Would you please copy each line of the listing that mentions "CreationDate"?

====

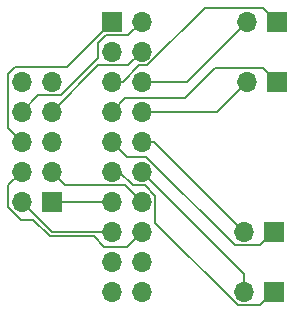
<source format=gbr>
%TF.GenerationSoftware,KiCad,Pcbnew,7.0.9-1.fc39*%
%TF.CreationDate,2023-12-29T10:13:10-08:00*%
%TF.ProjectId,supermicro-ATX-PCB,73757065-726d-4696-9372-6f2d4154582d,rev?*%
%TF.SameCoordinates,Original*%
%TF.FileFunction,Copper,L1,Top*%
%TF.FilePolarity,Positive*%
%FSLAX46Y46*%
G04 Gerber Fmt 4.6, Leading zero omitted, Abs format (unit mm)*
G04 Created by KiCad (PCBNEW 7.0.9-1.fc39) date 2023-12-29 10:13:10*
%MOMM*%
%LPD*%
G01*
G04 APERTURE LIST*
%TA.AperFunction,ComponentPad*%
%ADD10R,1.700000X1.700000*%
%TD*%
%TA.AperFunction,ComponentPad*%
%ADD11O,1.700000X1.700000*%
%TD*%
%TA.AperFunction,Conductor*%
%ADD12C,0.200000*%
%TD*%
G04 APERTURE END LIST*
D10*
%TO.P,UID1,1,Pin_1*%
%TO.N,/UID_LED+*%
X123190000Y-68580000D03*
D11*
%TO.P,UID1,2,Pin_2*%
%TO.N,/UID_LED-*%
X120650000Y-68580000D03*
%TD*%
D10*
%TO.P,PWR_FAIL1,1,Pin_1*%
%TO.N,/PWR_FAIL_LED+*%
X123190000Y-63500000D03*
D11*
%TO.P,PWR_FAIL1,2,Pin_2*%
%TO.N,/PWR_FAIL_LED-*%
X120650000Y-63500000D03*
%TD*%
D10*
%TO.P,NIC2,1,Pin_1*%
%TO.N,/NIC2_LED+*%
X122936000Y-81280000D03*
D11*
%TO.P,NIC2,2,Pin_2*%
%TO.N,/NIC2_LED-*%
X120396000Y-81280000D03*
%TD*%
D10*
%TO.P,SM-JF1,1,Pin_1*%
%TO.N,/PWR_BUTT+*%
X109220000Y-63500000D03*
D11*
%TO.P,SM-JF1,2,Pin_2*%
%TO.N,/PWR_BUTT-*%
X111760000Y-63500000D03*
%TO.P,SM-JF1,3,Pin_3*%
%TO.N,/RESET_BUTT+*%
X109220000Y-66040000D03*
%TO.P,SM-JF1,4,Pin_4*%
%TO.N,/RESET_BUTT-*%
X111760000Y-66040000D03*
%TO.P,SM-JF1,5,Pin_5*%
%TO.N,/PWR_FAIL_LED+*%
X109220000Y-68580000D03*
%TO.P,SM-JF1,6,Pin_6*%
%TO.N,/PWR_FAIL_LED-*%
X111760000Y-68580000D03*
%TO.P,SM-JF1,7,Pin_7*%
%TO.N,/UID_LED+*%
X109220000Y-71120000D03*
%TO.P,SM-JF1,8,Pin_8*%
%TO.N,/UID_LED-*%
X111760000Y-71120000D03*
%TO.P,SM-JF1,9,Pin_9*%
%TO.N,/NIC2_LED+*%
X109220000Y-73660000D03*
%TO.P,SM-JF1,10,Pin_10*%
%TO.N,/NIC2_LED-*%
X111760000Y-73660000D03*
%TO.P,SM-JF1,11,Pin_11*%
%TO.N,/NIC1_LED+*%
X109220000Y-76200000D03*
%TO.P,SM-JF1,12,Pin_12*%
%TO.N,/NIC1_LED-*%
X111760000Y-76200000D03*
%TO.P,SM-JF1,13,Pin_13*%
%TO.N,/HDD_LED+*%
X109220000Y-78740000D03*
%TO.P,SM-JF1,14,Pin_14*%
%TO.N,/HDD_LED-*%
X111760000Y-78740000D03*
%TO.P,SM-JF1,15,Pin_15*%
%TO.N,/PWR_LED+*%
X109220000Y-81280000D03*
%TO.P,SM-JF1,16,Pin_16*%
%TO.N,/PWR_LED-*%
X111760000Y-81280000D03*
%TO.P,SM-JF1,17,Pin_17*%
%TO.N,unconnected-(SM-JF1-Pin_17-Pad17)*%
X109220000Y-83820000D03*
%TO.P,SM-JF1,18,Pin_18*%
%TO.N,unconnected-(SM-JF1-Pin_18-Pad18)*%
X111760000Y-83820000D03*
%TO.P,SM-JF1,19,Pin_19*%
%TO.N,unconnected-(SM-JF1-Pin_19-Pad19)*%
X109220000Y-86360000D03*
%TO.P,SM-JF1,20,Pin_20*%
%TO.N,/NMI*%
X111760000Y-86360000D03*
%TD*%
D10*
%TO.P,NIC1,1,Pin_1*%
%TO.N,/NIC1_LED+*%
X122936000Y-86360000D03*
D11*
%TO.P,NIC1,2,Pin_2*%
%TO.N,/NIC1_LED-*%
X120396000Y-86360000D03*
%TD*%
D10*
%TO.P,ATX-FP1,1,Pin_1*%
%TO.N,/HDD_LED+*%
X104140000Y-78740000D03*
D11*
%TO.P,ATX-FP1,2,Pin_2*%
%TO.N,/PWR_LED+*%
X101600000Y-78740000D03*
%TO.P,ATX-FP1,3,Pin_3*%
%TO.N,/HDD_LED-*%
X104140000Y-76200000D03*
%TO.P,ATX-FP1,4,Pin_4*%
%TO.N,/PWR_LED-*%
X101600000Y-76200000D03*
%TO.P,ATX-FP1,5,Pin_5*%
%TO.N,/RESET_BUTT+*%
X104140000Y-73660000D03*
%TO.P,ATX-FP1,6,Pin_6*%
%TO.N,/PWR_BUTT+*%
X101600000Y-73660000D03*
%TO.P,ATX-FP1,7,Pin_7*%
%TO.N,/RESET_BUTT-*%
X104140000Y-71120000D03*
%TO.P,ATX-FP1,8,Pin_8*%
%TO.N,/PWR_BUTT-*%
X101600000Y-71120000D03*
%TO.P,ATX-FP1,9,Pin_9*%
%TO.N,GND*%
X104140000Y-68580000D03*
%TO.P,ATX-FP1,10,Pin_10*%
%TO.N,unconnected-(ATX-FP1-Pin_10-Pad10)*%
X101600000Y-68580000D03*
%TD*%
D12*
%TO.N,/HDD_LED+*%
X104140000Y-78740000D02*
X109220000Y-78740000D01*
%TO.N,/PWR_LED+*%
X104140000Y-81280000D02*
X109220000Y-81280000D01*
X101600000Y-78740000D02*
X104140000Y-81280000D01*
%TO.N,/HDD_LED-*%
X104140000Y-76200000D02*
X105290000Y-77350000D01*
X105290000Y-77350000D02*
X110370000Y-77350000D01*
X110370000Y-77350000D02*
X111760000Y-78740000D01*
%TO.N,/PWR_LED-*%
X107715000Y-81680000D02*
X103974314Y-81680000D01*
X100450000Y-79216346D02*
X100450000Y-77350000D01*
X108585000Y-82550000D02*
X107715000Y-81680000D01*
X103974314Y-81680000D02*
X102587157Y-80292843D01*
X100450000Y-77350000D02*
X101600000Y-76200000D01*
X101526497Y-80292843D02*
X100450000Y-79216346D01*
X111760000Y-81280000D02*
X110490000Y-82550000D01*
X110490000Y-82550000D02*
X108585000Y-82550000D01*
X102587157Y-80292843D02*
X101526497Y-80292843D01*
%TO.N,/PWR_BUTT+*%
X105410000Y-67310000D02*
X109220000Y-63500000D01*
X100450000Y-72510000D02*
X100450000Y-67927481D01*
X101067481Y-67310000D02*
X105410000Y-67310000D01*
X101600000Y-73660000D02*
X100450000Y-72510000D01*
X100450000Y-67927481D02*
X101067481Y-67310000D01*
%TO.N,/NIC1_LED-*%
X120396000Y-86360000D02*
X120396000Y-84836000D01*
X120396000Y-84836000D02*
X111760000Y-76200000D01*
%TO.N,/NIC1_LED+*%
X111996346Y-77350000D02*
X111005000Y-77350000D01*
X112910000Y-80525000D02*
X112910000Y-78263654D01*
X119895000Y-87510000D02*
X112910000Y-80525000D01*
X111005000Y-77350000D02*
X109855000Y-76200000D01*
X109855000Y-76200000D02*
X109220000Y-76200000D01*
X112910000Y-78263654D02*
X111996346Y-77350000D01*
X122936000Y-86360000D02*
X121786000Y-87510000D01*
X121786000Y-87510000D02*
X119895000Y-87510000D01*
%TO.N,/NIC2_LED-*%
X120396000Y-81280000D02*
X112776000Y-73660000D01*
X112776000Y-73660000D02*
X111760000Y-73660000D01*
%TO.N,/NIC2_LED+*%
X119616346Y-82430000D02*
X112116346Y-74930000D01*
X112116346Y-74930000D02*
X110490000Y-74930000D01*
X110490000Y-74930000D02*
X109220000Y-73660000D01*
X121786000Y-82430000D02*
X119616346Y-82430000D01*
X122936000Y-81280000D02*
X121786000Y-82430000D01*
%TO.N,/PWR_FAIL_LED-*%
X120650000Y-63500000D02*
X115570000Y-68580000D01*
X115570000Y-68580000D02*
X111760000Y-68580000D01*
%TO.N,/PWR_FAIL_LED+*%
X112236346Y-67190000D02*
X111523654Y-67190000D01*
X111523654Y-67190000D02*
X110133654Y-68580000D01*
X110133654Y-68580000D02*
X109220000Y-68580000D01*
X122040000Y-62350000D02*
X117076346Y-62350000D01*
X117076346Y-62350000D02*
X112236346Y-67190000D01*
X123190000Y-63500000D02*
X122040000Y-62350000D01*
%TO.N,/UID_LED-*%
X120650000Y-68580000D02*
X118110000Y-71120000D01*
X118110000Y-71120000D02*
X111760000Y-71120000D01*
%TO.N,/UID_LED+*%
X117990000Y-67430000D02*
X115450000Y-69970000D01*
X115450000Y-69970000D02*
X110370000Y-69970000D01*
X123190000Y-68580000D02*
X122040000Y-67430000D01*
X122040000Y-67430000D02*
X117990000Y-67430000D01*
X110370000Y-69970000D02*
X109220000Y-71120000D01*
%TO.N,/RESET_BUTT-*%
X104140000Y-71120000D02*
X108070000Y-67190000D01*
X108070000Y-67190000D02*
X110610000Y-67190000D01*
X110610000Y-67190000D02*
X111760000Y-66040000D01*
%TO.N,/PWR_BUTT-*%
X102990000Y-69730000D02*
X104895000Y-69730000D01*
X101600000Y-71120000D02*
X102990000Y-69730000D01*
X108070000Y-65285000D02*
X108705000Y-64650000D01*
X108705000Y-64650000D02*
X110610000Y-64650000D01*
X104895000Y-69730000D02*
X108070000Y-66555000D01*
X108070000Y-66555000D02*
X108070000Y-65285000D01*
X110610000Y-64650000D02*
X111760000Y-63500000D01*
%TD*%
M02*

</source>
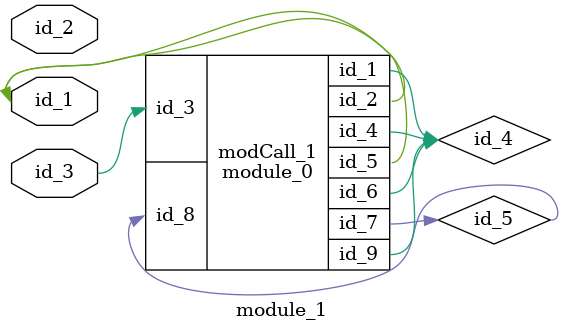
<source format=v>
module module_0 (
    id_1,
    id_2,
    id_3,
    id_4,
    id_5,
    id_6,
    id_7,
    id_8,
    id_9
);
  inout wire id_9;
  input wire id_8;
  inout wire id_7;
  inout wire id_6;
  inout wire id_5;
  inout wire id_4;
  input wire id_3;
  output wire id_2;
  inout wire id_1;
  always id_2.id_8 = 1'b0 == 1;
  assign id_4 = id_6;
endmodule
module module_1 (
    id_1,
    id_2,
    id_3
);
  input wire id_3;
  input wire id_2;
  inout wire id_1;
  wire id_4, id_5, id_6;
  module_0 modCall_1 (
      id_4,
      id_1,
      id_3,
      id_4,
      id_1,
      id_4,
      id_5,
      id_5,
      id_4
  );
endmodule

</source>
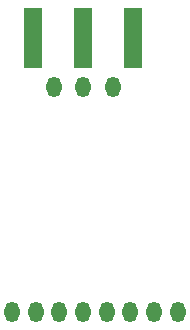
<source format=gbp>
G04 #@! TF.GenerationSoftware,KiCad,Pcbnew,(6.0.1-0)*
G04 #@! TF.CreationDate,2022-01-18T00:45:38+01:00*
G04 #@! TF.ProjectId,ithowifi_4l,6974686f-7769-4666-995f-346c2e6b6963,rev?*
G04 #@! TF.SameCoordinates,Original*
G04 #@! TF.FileFunction,Paste,Bot*
G04 #@! TF.FilePolarity,Positive*
%FSLAX46Y46*%
G04 Gerber Fmt 4.6, Leading zero omitted, Abs format (unit mm)*
G04 Created by KiCad (PCBNEW (6.0.1-0)) date 2022-01-18 00:45:38*
%MOMM*%
%LPD*%
G01*
G04 APERTURE LIST*
%ADD10O,1.300000X1.750000*%
%ADD11R,1.500000X5.080000*%
G04 APERTURE END LIST*
D10*
X102872000Y-132739000D03*
X100872000Y-132739000D03*
X98872000Y-132739000D03*
X96872000Y-132739000D03*
X94872000Y-132739000D03*
X92872000Y-132739000D03*
X90872000Y-132739000D03*
X88872000Y-132739000D03*
X92372000Y-113739000D03*
X94872000Y-113739000D03*
X97372000Y-113739000D03*
D11*
X94881400Y-109548400D03*
X90631400Y-109548400D03*
X99131400Y-109548400D03*
M02*

</source>
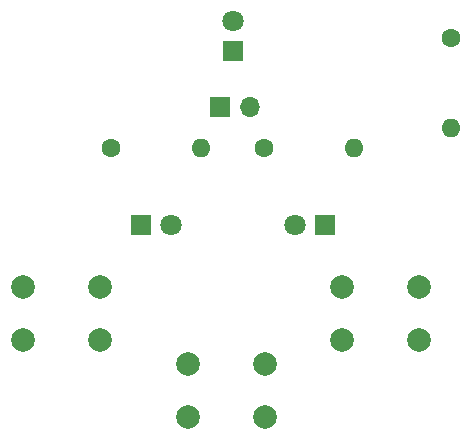
<source format=gbr>
%TF.GenerationSoftware,KiCad,Pcbnew,9.0.0*%
%TF.CreationDate,2025-04-08T13:38:05+08:00*%
%TF.ProjectId,project,70726f6a-6563-4742-9e6b-696361645f70,rev?*%
%TF.SameCoordinates,Original*%
%TF.FileFunction,Soldermask,Top*%
%TF.FilePolarity,Negative*%
%FSLAX46Y46*%
G04 Gerber Fmt 4.6, Leading zero omitted, Abs format (unit mm)*
G04 Created by KiCad (PCBNEW 9.0.0) date 2025-04-08 13:38:05*
%MOMM*%
%LPD*%
G01*
G04 APERTURE LIST*
%ADD10R,1.800000X1.800000*%
%ADD11C,1.800000*%
%ADD12C,2.000000*%
%ADD13C,1.600000*%
%ADD14O,1.600000X1.600000*%
%ADD15R,1.700000X1.700000*%
%ADD16O,1.700000X1.700000*%
G04 APERTURE END LIST*
D10*
%TO.C,D2*%
X134275000Y-57000000D03*
D11*
X131735000Y-57000000D03*
%TD*%
D12*
%TO.C,SW2*%
X122750000Y-68750000D03*
X129250000Y-68750000D03*
X122750000Y-73250000D03*
X129250000Y-73250000D03*
%TD*%
%TO.C,SW3*%
X135750000Y-62250000D03*
X142250000Y-62250000D03*
X135750000Y-66750000D03*
X142250000Y-66750000D03*
%TD*%
%TO.C,SW1*%
X108750000Y-62250000D03*
X115250000Y-62250000D03*
X108750000Y-66750000D03*
X115250000Y-66750000D03*
%TD*%
D10*
%TO.C,D1*%
X118725000Y-57000000D03*
D11*
X121265000Y-57000000D03*
%TD*%
D10*
%TO.C,D3*%
X126500000Y-42275000D03*
D11*
X126500000Y-39735000D03*
%TD*%
D13*
%TO.C,R1*%
X116190000Y-50500000D03*
D14*
X123810000Y-50500000D03*
%TD*%
D13*
%TO.C,R2*%
X129190000Y-50500000D03*
D14*
X136810000Y-50500000D03*
%TD*%
D15*
%TO.C,J1*%
X125460000Y-47000000D03*
D16*
X128000000Y-47000000D03*
%TD*%
D13*
%TO.C,R3*%
X145000000Y-41190000D03*
D14*
X145000000Y-48810000D03*
%TD*%
M02*

</source>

====

▶ [FINAL ANSWER]:
%TF.CreationDate,2023-12-29T10:13:10-08:00*%
G04 #@! TF.CreationDate,2022-01-18T00:45:38+01:00*
%TF.CreationDate,2025-04-08T13:38:05+08:00*%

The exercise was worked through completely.